GIVEN RECORDS:

▬▬▬▬▬▬▬▬▬▬

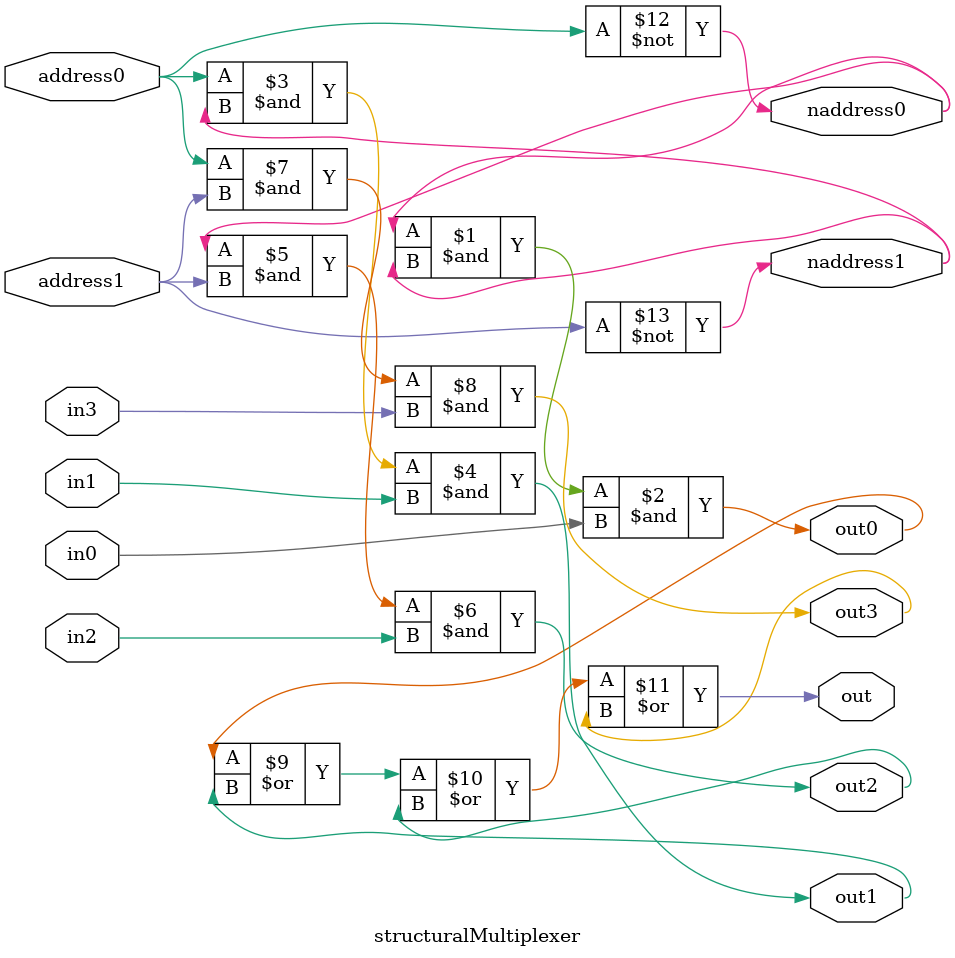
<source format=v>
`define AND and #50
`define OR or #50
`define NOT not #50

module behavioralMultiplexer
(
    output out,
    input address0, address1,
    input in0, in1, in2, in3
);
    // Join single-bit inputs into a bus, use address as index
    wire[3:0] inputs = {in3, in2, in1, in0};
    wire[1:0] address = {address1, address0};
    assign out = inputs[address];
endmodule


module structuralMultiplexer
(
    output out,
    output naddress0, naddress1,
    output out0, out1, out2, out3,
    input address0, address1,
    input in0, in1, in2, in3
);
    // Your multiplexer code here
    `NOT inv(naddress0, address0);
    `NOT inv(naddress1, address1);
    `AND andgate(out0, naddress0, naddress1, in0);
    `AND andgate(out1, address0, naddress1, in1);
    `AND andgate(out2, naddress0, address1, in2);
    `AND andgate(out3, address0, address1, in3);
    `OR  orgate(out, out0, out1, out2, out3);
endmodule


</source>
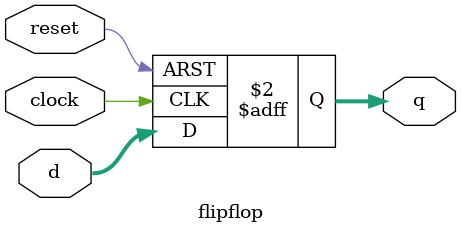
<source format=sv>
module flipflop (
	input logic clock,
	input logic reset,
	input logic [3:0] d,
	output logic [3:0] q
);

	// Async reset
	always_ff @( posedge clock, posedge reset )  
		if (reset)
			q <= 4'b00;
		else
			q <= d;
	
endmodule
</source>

▬▬▬▬▬▬▬▬▬▬

Report each line in the data that holds the word "define".

`define AND and #50
`define OR or #50
`define NOT not #50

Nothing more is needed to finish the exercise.